Saturday, June 29, 2013

Beneath the shade of a tree I sat suspended between two deck chairs and a David Levithan story.

I sat spellbound.

I had begun the book, Two Boys Kissing (Random House, August 2013), a few days ago on a train and had nearly missed my stop. I had picked it up again today, after the errands were done. I'd wanted a clean house and a full refrigerator, no chance for any niggling interruptions, for there are books, and there are books. Two Boys Kissing is a book.

About a marathon kiss between two best friends in a public place, in a still-jarring world. About the lives beyond the kiss—a long-time couple and a brand-new couple and a boy who doesn't believe he'll ever fit in. About the parents and friends and teachers and bullies and sisters and aunts who make the world scary and safe. About those who died from disease and despair and still have stories to tell; they miss the sun, they miss the chance at love, they miss how much it must hurt to kiss for thirty-two unbroken hours. They narrate, exhilarate, caution, scream—these men who have gone on, these men who watch boys who don't know everything yet about right now, or the future. They prowl into beating hearts and silk-bind separate narratives and most of the time they cannot be heard, but sometimes, it seems, they can.

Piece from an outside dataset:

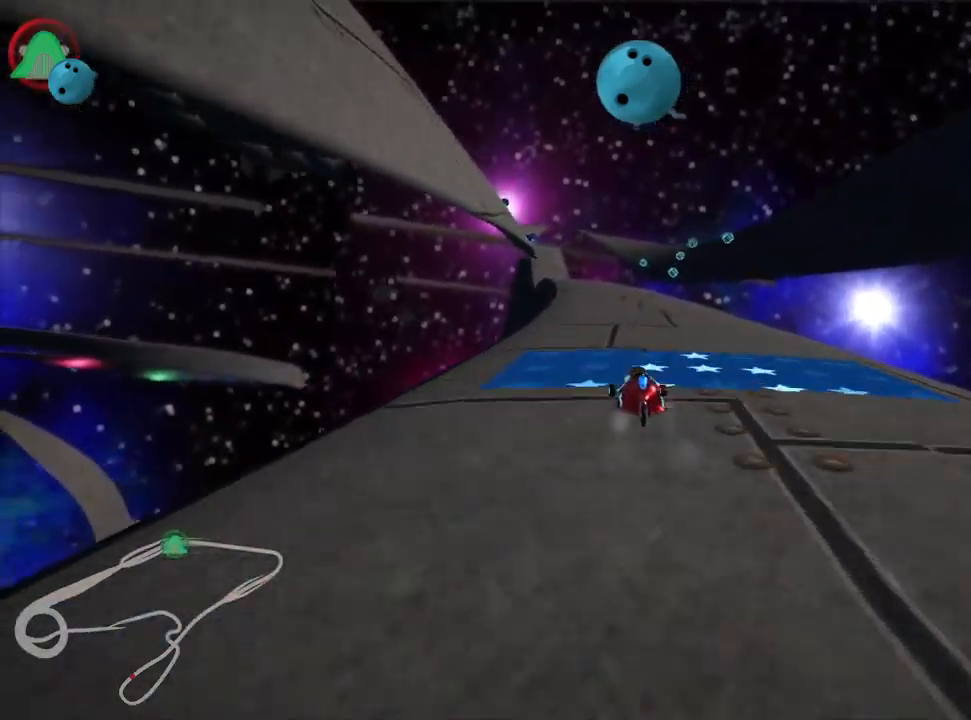
{"keys": ["left", "up"], "events": [[467, "left", "down"]]}
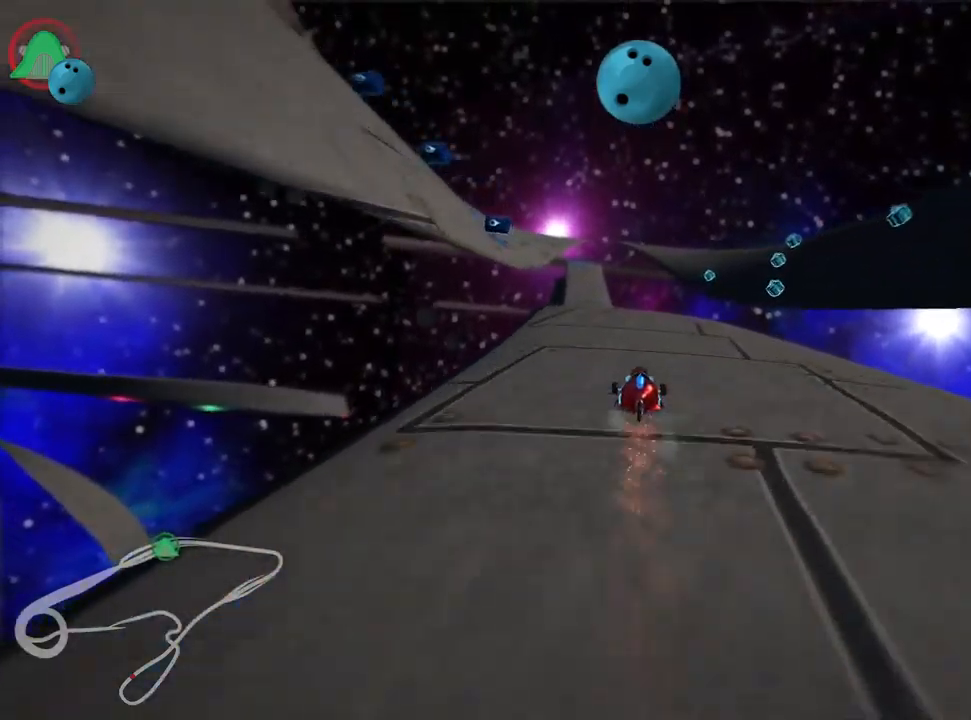
{"keys": ["up"], "events": [[134, "left", "up"]]}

David Levithan writes big stories. He has countless definitions, and proof, of love. He gives no credence to the idea of the impossible. Two Boys Kissing commands the page and shifts perspectives. It validates first love, endangered love, once love, future love.

It says someone out there cares.

It says live:
Waking is hard, and waking is glorious. We watch as you stir, then as you stumble out of your beds. We know that gratitude is the last thing on your mind. But you should be grateful.

You've made it to another day.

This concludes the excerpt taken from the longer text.